- [Requirement] Give the records again in full, exactly as written.

▼

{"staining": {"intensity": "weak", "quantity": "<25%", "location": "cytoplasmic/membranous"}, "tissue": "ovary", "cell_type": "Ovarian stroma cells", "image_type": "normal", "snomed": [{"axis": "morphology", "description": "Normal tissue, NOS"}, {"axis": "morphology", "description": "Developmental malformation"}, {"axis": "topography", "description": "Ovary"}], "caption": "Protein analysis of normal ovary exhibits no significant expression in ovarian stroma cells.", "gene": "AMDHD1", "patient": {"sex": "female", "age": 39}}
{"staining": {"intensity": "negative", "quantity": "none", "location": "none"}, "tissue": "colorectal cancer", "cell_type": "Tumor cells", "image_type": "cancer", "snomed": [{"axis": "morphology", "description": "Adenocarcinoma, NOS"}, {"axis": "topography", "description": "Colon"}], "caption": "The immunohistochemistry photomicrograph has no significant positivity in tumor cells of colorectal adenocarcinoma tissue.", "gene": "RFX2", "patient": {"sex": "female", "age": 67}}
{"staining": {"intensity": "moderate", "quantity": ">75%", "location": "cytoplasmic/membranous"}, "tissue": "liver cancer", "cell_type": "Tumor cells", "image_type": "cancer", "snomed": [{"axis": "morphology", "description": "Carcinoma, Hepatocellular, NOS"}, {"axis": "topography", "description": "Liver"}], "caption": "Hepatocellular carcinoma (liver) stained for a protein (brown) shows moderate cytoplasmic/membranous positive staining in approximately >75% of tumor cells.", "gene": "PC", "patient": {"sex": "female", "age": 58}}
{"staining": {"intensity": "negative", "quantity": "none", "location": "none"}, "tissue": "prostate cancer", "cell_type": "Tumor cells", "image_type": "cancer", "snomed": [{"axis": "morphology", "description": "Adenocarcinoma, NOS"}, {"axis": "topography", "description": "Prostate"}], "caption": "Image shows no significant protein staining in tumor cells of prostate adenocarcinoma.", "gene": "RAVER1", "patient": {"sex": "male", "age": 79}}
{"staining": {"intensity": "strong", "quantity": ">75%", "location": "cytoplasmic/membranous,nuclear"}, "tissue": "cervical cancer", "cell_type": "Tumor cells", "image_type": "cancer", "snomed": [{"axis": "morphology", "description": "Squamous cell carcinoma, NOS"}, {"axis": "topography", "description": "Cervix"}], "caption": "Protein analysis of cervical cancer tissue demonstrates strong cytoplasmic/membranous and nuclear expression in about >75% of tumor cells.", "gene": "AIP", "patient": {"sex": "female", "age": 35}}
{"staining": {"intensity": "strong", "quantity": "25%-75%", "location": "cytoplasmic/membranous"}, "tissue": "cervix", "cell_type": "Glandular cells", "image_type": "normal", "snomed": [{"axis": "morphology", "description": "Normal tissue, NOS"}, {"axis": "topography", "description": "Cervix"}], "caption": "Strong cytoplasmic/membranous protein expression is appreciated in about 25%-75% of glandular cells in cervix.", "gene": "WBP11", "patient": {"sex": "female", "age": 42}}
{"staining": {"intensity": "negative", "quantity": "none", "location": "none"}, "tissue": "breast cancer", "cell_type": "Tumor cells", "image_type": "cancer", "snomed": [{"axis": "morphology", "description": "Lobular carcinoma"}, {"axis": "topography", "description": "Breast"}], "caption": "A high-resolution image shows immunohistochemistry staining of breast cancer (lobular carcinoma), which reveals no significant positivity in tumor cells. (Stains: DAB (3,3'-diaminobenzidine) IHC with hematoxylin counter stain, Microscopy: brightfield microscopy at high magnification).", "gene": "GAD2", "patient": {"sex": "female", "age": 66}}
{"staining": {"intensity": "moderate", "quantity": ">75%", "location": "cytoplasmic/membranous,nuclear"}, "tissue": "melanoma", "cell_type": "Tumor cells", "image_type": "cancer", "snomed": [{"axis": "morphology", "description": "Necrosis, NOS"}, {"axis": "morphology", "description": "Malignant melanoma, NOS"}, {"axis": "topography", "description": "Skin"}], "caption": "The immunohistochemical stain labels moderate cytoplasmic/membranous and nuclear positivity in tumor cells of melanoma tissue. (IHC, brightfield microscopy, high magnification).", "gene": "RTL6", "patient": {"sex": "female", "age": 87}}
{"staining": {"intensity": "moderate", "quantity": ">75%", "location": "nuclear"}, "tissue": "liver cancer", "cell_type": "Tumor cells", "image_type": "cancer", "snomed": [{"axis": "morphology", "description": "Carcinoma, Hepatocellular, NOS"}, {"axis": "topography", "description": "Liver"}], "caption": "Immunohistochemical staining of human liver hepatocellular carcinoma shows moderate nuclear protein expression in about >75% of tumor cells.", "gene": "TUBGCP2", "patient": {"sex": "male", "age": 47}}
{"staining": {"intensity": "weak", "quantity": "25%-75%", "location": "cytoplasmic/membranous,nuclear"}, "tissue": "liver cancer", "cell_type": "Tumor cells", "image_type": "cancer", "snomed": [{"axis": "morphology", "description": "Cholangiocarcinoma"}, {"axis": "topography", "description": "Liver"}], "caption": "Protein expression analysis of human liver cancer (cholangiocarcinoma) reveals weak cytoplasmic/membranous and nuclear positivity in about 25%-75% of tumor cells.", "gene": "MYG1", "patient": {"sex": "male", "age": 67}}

▲

- [Your response]
{"staining": {"intensity": "weak", "quantity": "<25%", "location": "cytoplasmic/membranous"}, "tissue": "ovary", "cell_type": "Ovarian stroma cells", "image_type": "normal", "snomed": [{"axis": "morphology", "description": "Normal tissue, NOS"}, {"axis": "morphology", "description": "Developmental malformation"}, {"axis": "topography", "description": "Ovary"}], "caption": "Protein analysis of normal ovary exhibits no significant expression in ovarian stroma cells.", "gene": "AMDHD1", "patient": {"sex": "female", "age": 39}}
{"staining": {"intensity": "negative", "quantity": "none", "location": "none"}, "tissue": "colorectal cancer", "cell_type": "Tumor cells", "image_type": "cancer", "snomed": [{"axis": "morphology", "description": "Adenocarcinoma, NOS"}, {"axis": "topography", "description": "Colon"}], "caption": "The immunohistochemistry photomicrograph has no significant positivity in tumor cells of colorectal adenocarcinoma tissue.", "gene": "RFX2", "patient": {"sex": "female", "age": 67}}
{"staining": {"intensity": "moderate", "quantity": ">75%", "location": "cytoplasmic/membranous"}, "tissue": "liver cancer", "cell_type": "Tumor cells", "image_type": "cancer", "snomed": [{"axis": "morphology", "description": "Carcinoma, Hepatocellular, NOS"}, {"axis": "topography", "description": "Liver"}], "caption": "Hepatocellular carcinoma (liver) stained for a protein (brown) shows moderate cytoplasmic/membranous positive staining in approximately >75% of tumor cells.", "gene": "PC", "patient": {"sex": "female", "age": 58}}
{"staining": {"intensity": "negative", "quantity": "none", "location": "none"}, "tissue": "prostate cancer", "cell_type": "Tumor cells", "image_type": "cancer", "snomed": [{"axis": "morphology", "description": "Adenocarcinoma, NOS"}, {"axis": "topography", "description": "Prostate"}], "caption": "Image shows no significant protein staining in tumor cells of prostate adenocarcinoma.", "gene": "RAVER1", "patient": {"sex": "male", "age": 79}}
{"staining": {"intensity": "strong", "quantity": ">75%", "location": "cytoplasmic/membranous,nuclear"}, "tissue": "cervical cancer", "cell_type": "Tumor cells", "image_type": "cancer", "snomed": [{"axis": "morphology", "description": "Squamous cell carcinoma, NOS"}, {"axis": "topography", "description": "Cervix"}], "caption": "Protein analysis of cervical cancer tissue demonstrates strong cytoplasmic/membranous and nuclear expression in about >75% of tumor cells.", "gene": "AIP", "patient": {"sex": "female", "age": 35}}
{"staining": {"intensity": "strong", "quantity": "25%-75%", "location": "cytoplasmic/membranous"}, "tissue": "cervix", "cell_type": "Glandular cells", "image_type": "normal", "snomed": [{"axis": "morphology", "description": "Normal tissue, NOS"}, {"axis": "topography", "description": "Cervix"}], "caption": "Strong cytoplasmic/membranous protein expression is appreciated in about 25%-75% of glandular cells in cervix.", "gene": "WBP11", "patient": {"sex": "female", "age": 42}}
{"staining": {"intensity": "negative", "quantity": "none", "location": "none"}, "tissue": "breast cancer", "cell_type": "Tumor cells", "image_type": "cancer", "snomed": [{"axis": "morphology", "description": "Lobular carcinoma"}, {"axis": "topography", "description": "Breast"}], "caption": "A high-resolution image shows immunohistochemistry staining of breast cancer (lobular carcinoma), which reveals no significant positivity in tumor cells. (Stains: DAB (3,3'-diaminobenzidine) IHC with hematoxylin counter stain, Microscopy: brightfield microscopy at high magnification).", "gene": "GAD2", "patient": {"sex": "female", "age": 66}}
{"staining": {"intensity": "moderate", "quantity": ">75%", "location": "cytoplasmic/membranous,nuclear"}, "tissue": "melanoma", "cell_type": "Tumor cells", "image_type": "cancer", "snomed": [{"axis": "morphology", "description": "Necrosis, NOS"}, {"axis": "morphology", "description": "Malignant melanoma, NOS"}, {"axis": "topography", "description": "Skin"}], "caption": "The immunohistochemical stain labels moderate cytoplasmic/membranous and nuclear positivity in tumor cells of melanoma tissue. (IHC, brightfield microscopy, high magnification).", "gene": "RTL6", "patient": {"sex": "female", "age": 87}}
{"staining": {"intensity": "moderate", "quantity": ">75%", "location": "nuclear"}, "tissue": "liver cancer", "cell_type": "Tumor cells", "image_type": "cancer", "snomed": [{"axis": "morphology", "description": "Carcinoma, Hepatocellular, NOS"}, {"axis": "topography", "description": "Liver"}], "caption": "Immunohistochemical staining of human liver hepatocellular carcinoma shows moderate nuclear protein expression in about >75% of tumor cells.", "gene": "TUBGCP2", "patient": {"sex": "male", "age": 47}}
{"staining": {"intensity": "weak", "quantity": "25%-75%", "location": "cytoplasmic/membranous,nuclear"}, "tissue": "liver cancer", "cell_type": "Tumor cells", "image_type": "cancer", "snomed": [{"axis": "morphology", "description": "Cholangiocarcinoma"}, {"axis": "topography", "description": "Liver"}], "caption": "Protein expression analysis of human liver cancer (cholangiocarcinoma) reveals weak cytoplasmic/membranous and nuclear positivity in about 25%-75% of tumor cells.", "gene": "MYG1", "patient": {"sex": "male", "age": 67}}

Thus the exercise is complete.